かの運輸大臣に感じた怒りの感情が薄まったのはどうしてだろう?
 ヒトというのは不思議な存在だ。

 夕方、散歩したら夕焼けが綺麗だった。
 だが、写真に撮ってみるとそれほどでもない。
 カメラの性能もあるだろうが、脳で感じている風景よりもカメラに写る風景の方が真実に近いように思う。
 よく言われていることだが、脳は、眼に映像を補正し、取捨選択し映像として感じていると言われる。
 つまり「見る」と「見える」が協調して視覚が成り立っているのだ。

 実物とそれを感じる側との間に、言葉や電波、活字、モニター、マイク、スピーカーなどが介在すればするほど歪みは大きくなるのだろうか。

 ヒトは他の動物にない、優れた働きの大脳を持ちながら、視覚や嗅覚、聴覚、記憶のみを頼りに毎日を命がけで生きている獣や鳥たちよりも愚かで懲りない存在であることは、間違いなさそうだ。

2011年7月4日月曜日

脳に浮かぶ台詞

 はじめ、いつも、何を書こうかと考える。
 もう、いちいち書く気がしない。
 佐賀県の玄海原発のことも、復興担当相のことも。
 馬鹿らし過ぎて、取り上げる気にもなれない。

 昨夜から降り続けている雨が、暗い怒りの炎を煽りたてる。
 このままで済むワケがない。

 「アカルサハ、ホロビノ姿デアラ
  ウカ。人モ家モ、暗イウチハマ
  ダ滅亡セヌ。

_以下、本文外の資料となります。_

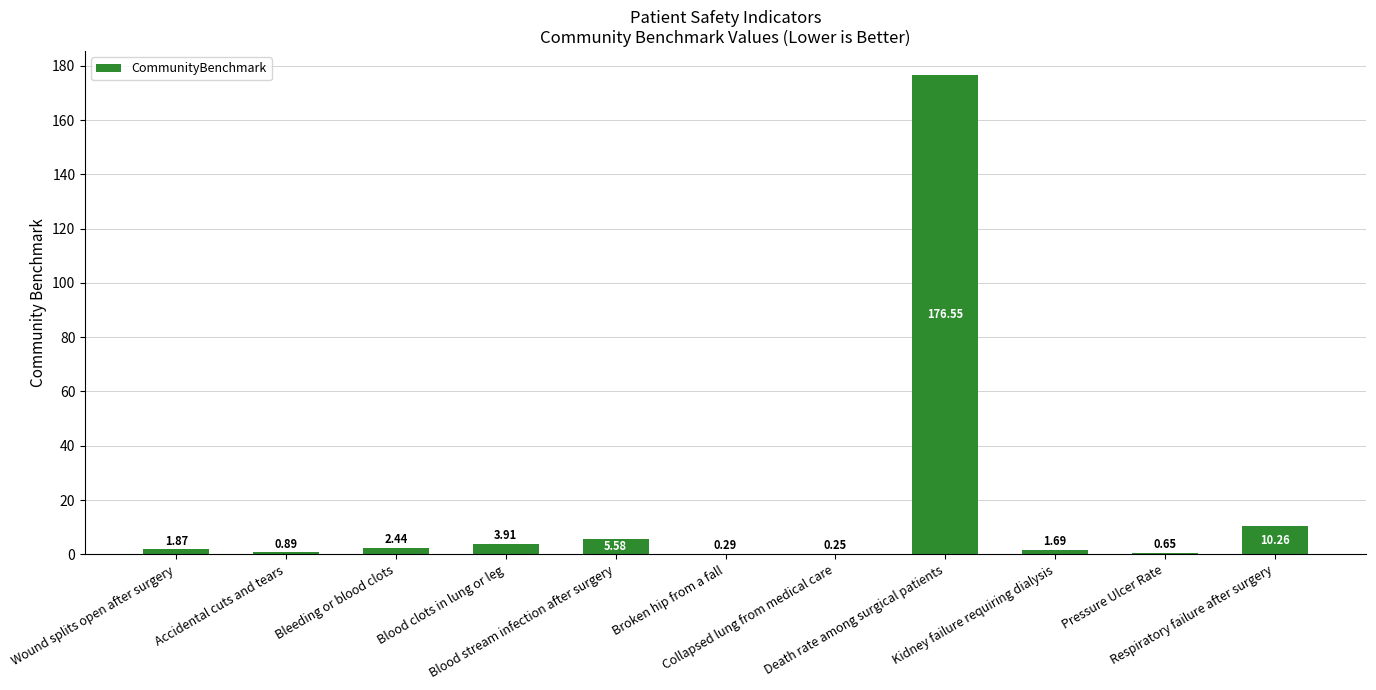

List the labels in order of value, smallest first.

Collapsed lung from medical care, Broken hip from a fall, Pressure Ulcer Rate, Accidental cuts and tears, Kidney failure requiring dialysis, Wound splits open after surgery, Bleeding or blood clots, Blood clots in lung or leg, Blood stream infection after surgery, Respiratory failure after surgery, Death rate among surgical patients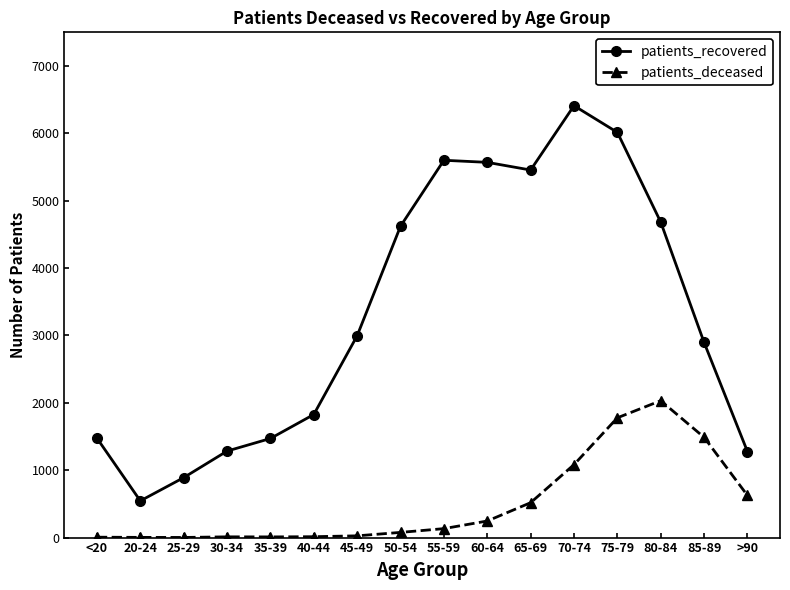

Where is the first local minimum for patients_recovered?

20-24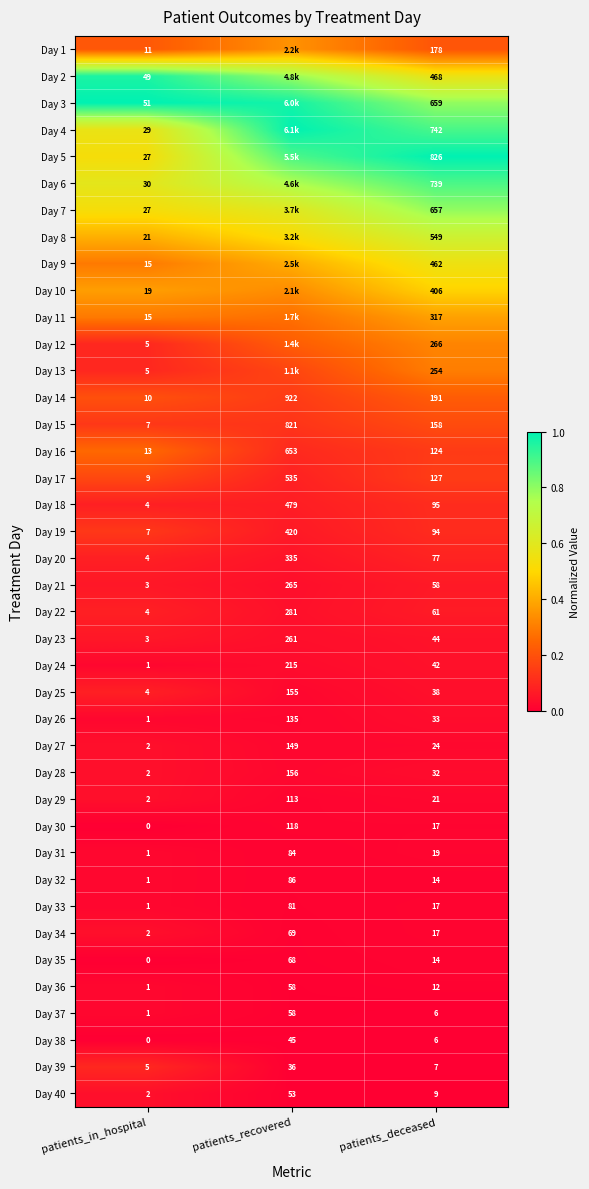

At which label does Day 38 first exceed 6?

patients_recovered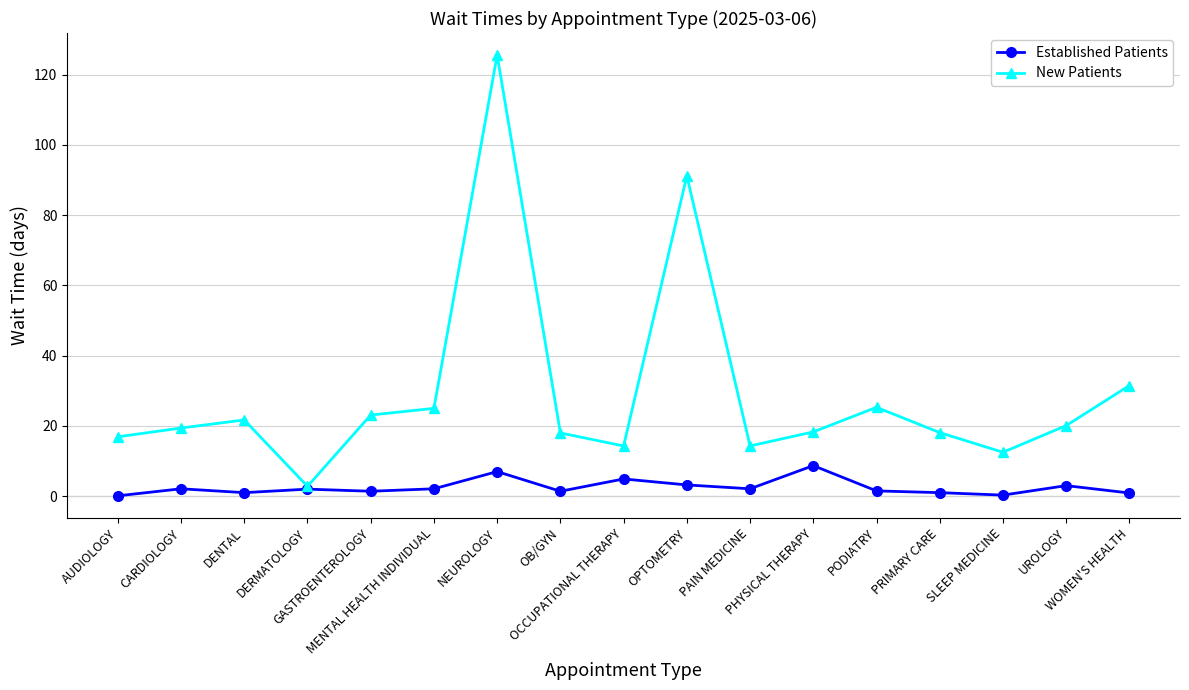

Read the Established Patients value at AUDIOLOGY.

0.1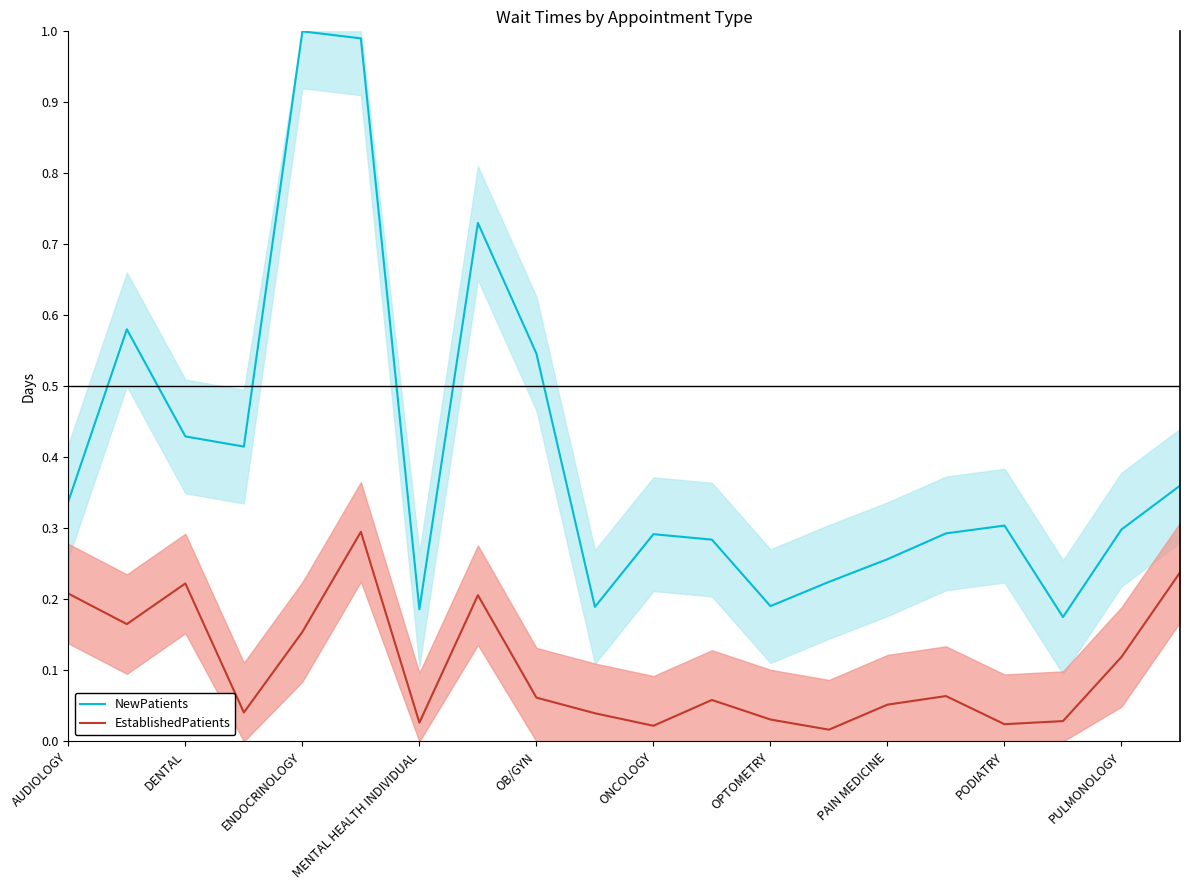

The value of NewPatients at PODIATRY is 0.3. True or false?

True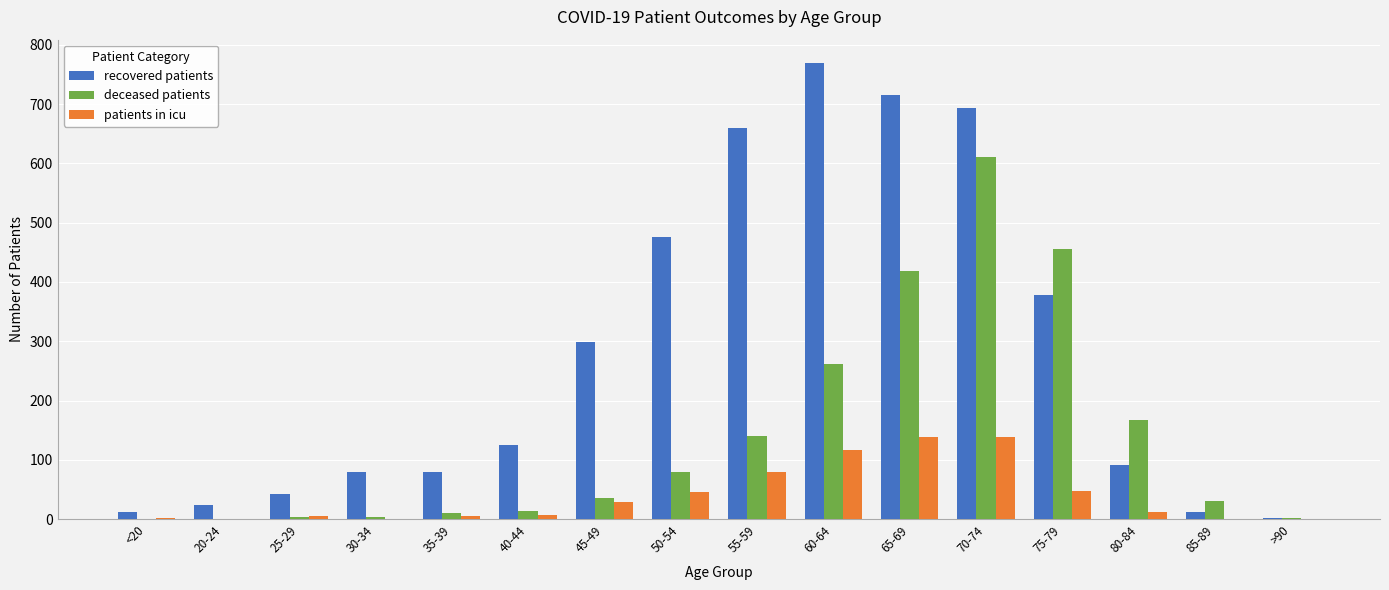

What is the sum of the recovered patients values at 45-49 and <20?

310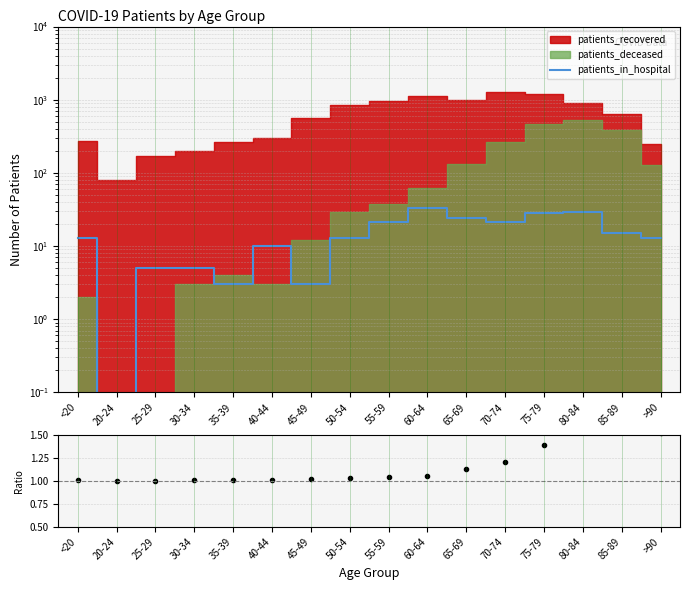

After their last crossing, which series has the higher values: (recovered+deceased)/recovered or patients_in_hospital?

patients_in_hospital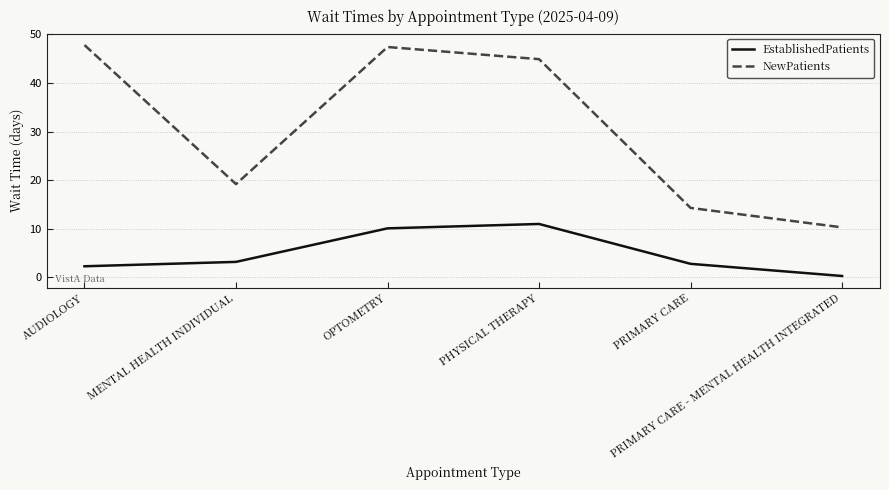

What is the sum of the EstablishedPatients values at PRIMARY CARE and OPTOMETRY?

12.9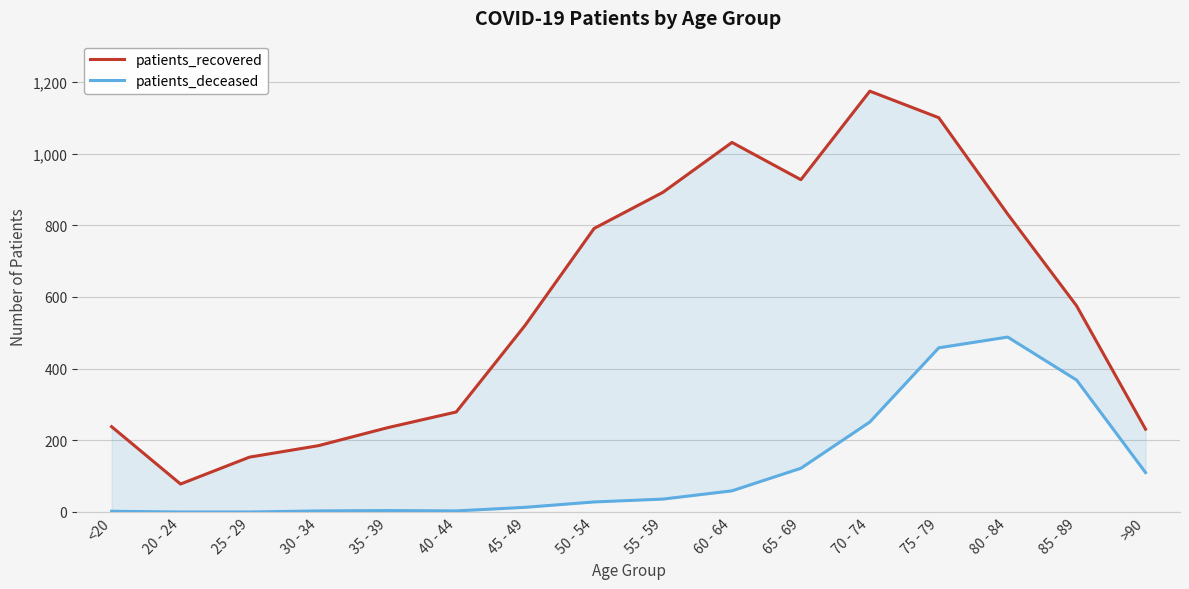

At which label does patients_deceased first exceed 36?

60 - 64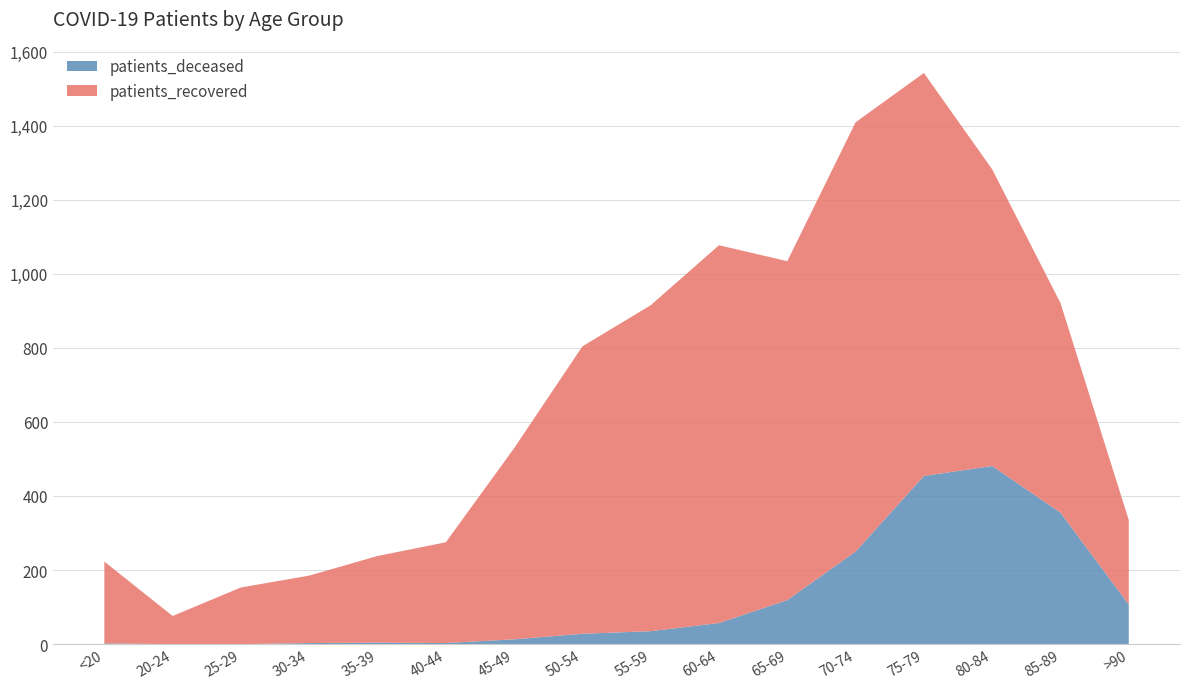

Reading left to right, what are all the values shown in this chart?

patients_deceased: 2	0	0	3	4	3	13	28	35	57	119	250	454	481	355	107
patients_recovered: 221	76	153	182	234	272	516	776	880	1020	915	1159	1088	801	566	228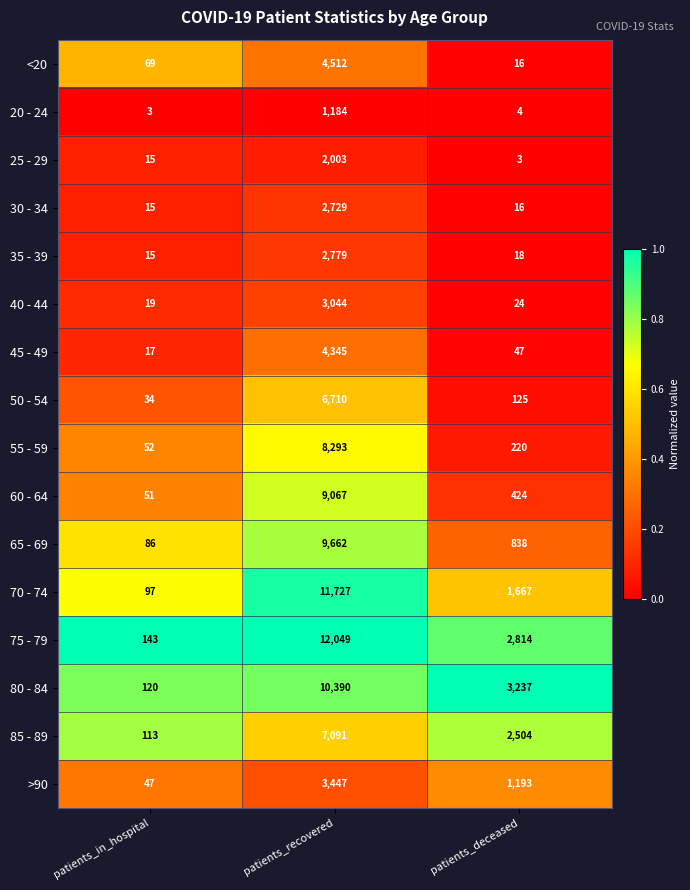

Rank the categories by 85 - 89 value from lowest to highest.

patients_in_hospital, patients_deceased, patients_recovered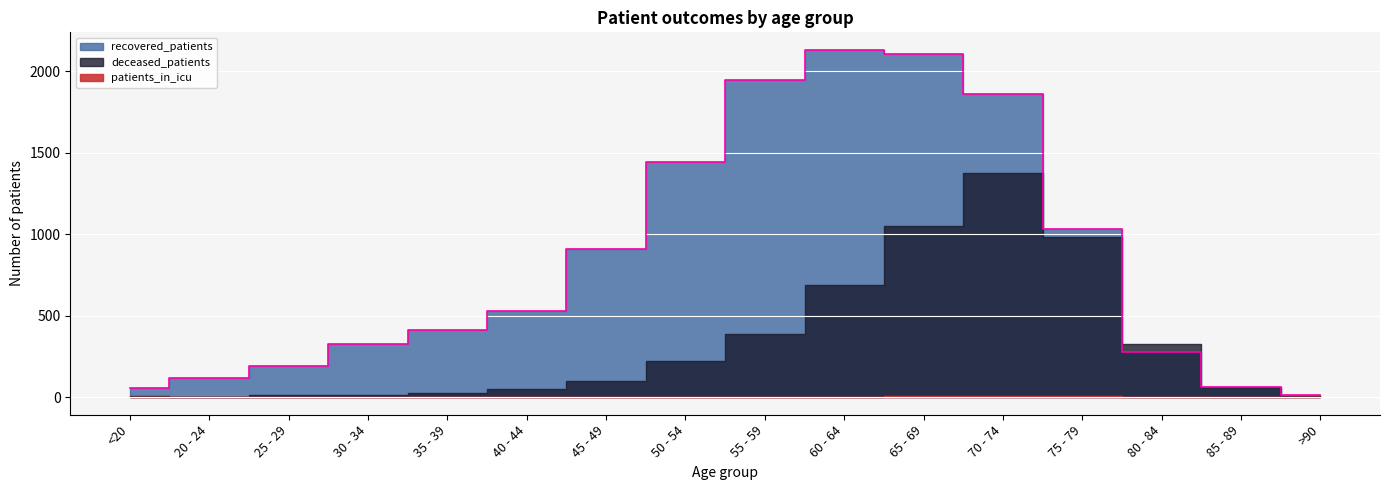

List the series in order of their overall mean, highest first.

recovered_patients, deceased_patients, patients_in_icu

」

 今日は、太宰治が小説「右大臣実朝」の中で言わせた、この台詞が何度も頭に浮かんだ。

2011年7月3日日曜日

秋の来た朝


 密かに秋が用意されている。
 昨日の朝、エゾフウロの花を見つけた。
 この花の咲く様子は、
 「もう春じゃない」と言っているように思える。

自然界は、着実に「今」の次に来るものを準備しておくものだ。
 
 エゾフウロが咲くまでは
 「まだ、夏じゃない」という思いが強く、
 これが咲いてしまうと
 「もう、夏じゃない」と思えてくる。

 そう言えば夏至は、もう過ぎているのだ。

2011年7月2日土曜日

セイヨウオオマルハナバチ関係者、何とか言ってみろ!

 斜里町でセイヨウオオマルハナバチ講習会を開いた。
 参加者11名。
 パワーポイントを準備し、標本を整え、資料を印刷し、会場を設営し・・・ちょっと忙しかった。
 明日はウトロで実施する。
 来週は羅臼だ。

このハチのために土曜日と日曜日が完全につぶれてしまった。
 恨みがましいことは言いたくないが、やはりこのハチを輸入し、金儲けをしている人たちに苦情を言いたい。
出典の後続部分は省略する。